### Work to complete
Retype, word for word, only the lines from the one with "assign out2 = (sel1 & ~sel0 & in);" through the last line of the data below.

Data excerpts

============================================================

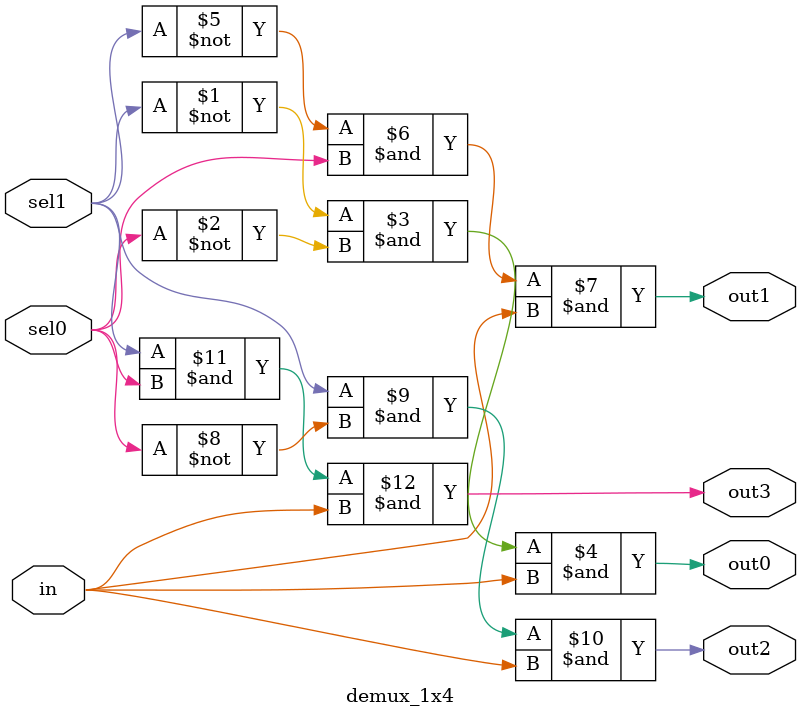
<source format=v>

module demux_1x4 (
  input wire in,
  input wire sel0,
  input wire sel1,
  output wire out0,
  output wire out1,
  output wire out2,
  output wire out3
);

  assign out0 = (~sel1 & ~sel0 & in);
  assign out1 = (~sel1 & sel0 & in);
  assign out2 = (sel1 & ~sel0 & in);
  assign out3 = (sel1 & sel0 & in);

endmodule
</source>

============================================================

### Output of the task
  assign out2 = (sel1 & ~sel0 & in);
  assign out3 = (sel1 & sel0 & in);

endmodule
</source>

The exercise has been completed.